When I first started Aunt Beulah with its focus on living well to age well, I fretted about the categories I’d chosen, especially one inelegantly titled, “Do Some Good.” Worried that posts about serving others would seem preachy or self-righteous, I pictured my no-frills great-aunt hooting dismissively as she wiped her hands on her apron front and thought, “The girl should quit writing about good deeds and actually do some.”
I also knew that when I overcome my hesitant, slightly sluggish nature and manage to do something thoughtful for others, I am a happier person.
After weeks of thinking I should visit a neighbor confined to a nursing home — and feeling virtuous for having such a worthy intention — I realized that planning to serve others and not following through was as ridiculous as my junior-high habit of pretending to play my clarinet while parading because I couldn’t tootle and march at the same time.

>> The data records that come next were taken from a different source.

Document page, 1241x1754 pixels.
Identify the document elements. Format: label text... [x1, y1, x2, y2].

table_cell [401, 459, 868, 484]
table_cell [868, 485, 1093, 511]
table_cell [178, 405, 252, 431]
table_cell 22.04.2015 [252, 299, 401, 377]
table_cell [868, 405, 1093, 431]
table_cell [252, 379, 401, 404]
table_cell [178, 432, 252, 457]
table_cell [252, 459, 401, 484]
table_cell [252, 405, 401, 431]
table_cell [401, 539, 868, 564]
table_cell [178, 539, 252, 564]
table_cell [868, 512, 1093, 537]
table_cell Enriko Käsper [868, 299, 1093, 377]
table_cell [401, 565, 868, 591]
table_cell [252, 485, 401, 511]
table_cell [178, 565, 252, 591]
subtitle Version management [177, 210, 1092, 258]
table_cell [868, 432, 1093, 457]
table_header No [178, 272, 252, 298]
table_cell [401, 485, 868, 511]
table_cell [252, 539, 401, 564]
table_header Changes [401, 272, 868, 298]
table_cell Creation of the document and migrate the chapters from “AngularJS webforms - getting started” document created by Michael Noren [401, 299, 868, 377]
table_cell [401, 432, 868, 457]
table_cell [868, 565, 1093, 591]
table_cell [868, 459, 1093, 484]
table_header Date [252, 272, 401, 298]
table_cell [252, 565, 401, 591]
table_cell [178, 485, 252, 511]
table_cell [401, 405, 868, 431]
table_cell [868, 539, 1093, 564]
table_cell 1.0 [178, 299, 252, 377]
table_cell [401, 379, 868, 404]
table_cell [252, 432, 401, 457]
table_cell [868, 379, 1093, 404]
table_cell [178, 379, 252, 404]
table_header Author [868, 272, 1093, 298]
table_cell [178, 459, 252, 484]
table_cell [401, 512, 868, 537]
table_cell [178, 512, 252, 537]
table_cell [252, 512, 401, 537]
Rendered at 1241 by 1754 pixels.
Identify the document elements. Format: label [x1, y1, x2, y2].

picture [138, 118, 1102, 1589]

So I called the home, asked about the best time to visit, and showed up. My neighbor’s openhearted happiness when I entered her room shamed me. Why had I hesitated to do something we both enjoyed so much?
Serving others needn’t be public or epic; we can’t all endow a library or live like Mother Theresa. The small acts of random kindness we read about on bumper stickers can be as gratifying and meaningful as grander gestures.
My dad understood this. He quietly helped those who needed it by giving what he could: his time, his work, his resources. I remember eating Kentucky Fried Chicken in a city park during a family trip when a man with bleary eyes, matted hair, and an unpleasant odor approached us. “I’m hungry,” he said.
To my open-mouthed dismay — I’d been about to help myself to seconds — Dad took the bucket of chicken, loaded in the uneaten fixings, and handed it over along with a folded bill. The man left without comment; I looked pained; Dad finished his plate of food, and Mom smiled at him in that special way she sometimes did.
I also see strangers demonstrate kindness.
In July, I was propping up the toppling daisies in my yard when a large dog ran headlong out of an alley and into a pickup truck before the driver could brake or swerve. The dog yelped and rolled, then tried to get to his feet. The driver stopped, jumped from the truck, and approached the animal as his wife rolled down her window, saying, “Oh, I hope he’s not hurt.”
Speaking quietly and calmly, the young man carefully ran his hands over the animal’s body, then checked the tags on its collar. His wife was on her cell phone calling the owner, when the dog jumped up and took off in a limping run, disappearing around the corner. The last I saw, the dog was trotting along the sidewalk with determination while the truck traveled slowly alongside, watching over him, seeing him home.
The scene could have played out many different ways had not a young couple taken the time to postpone their plans and do some good.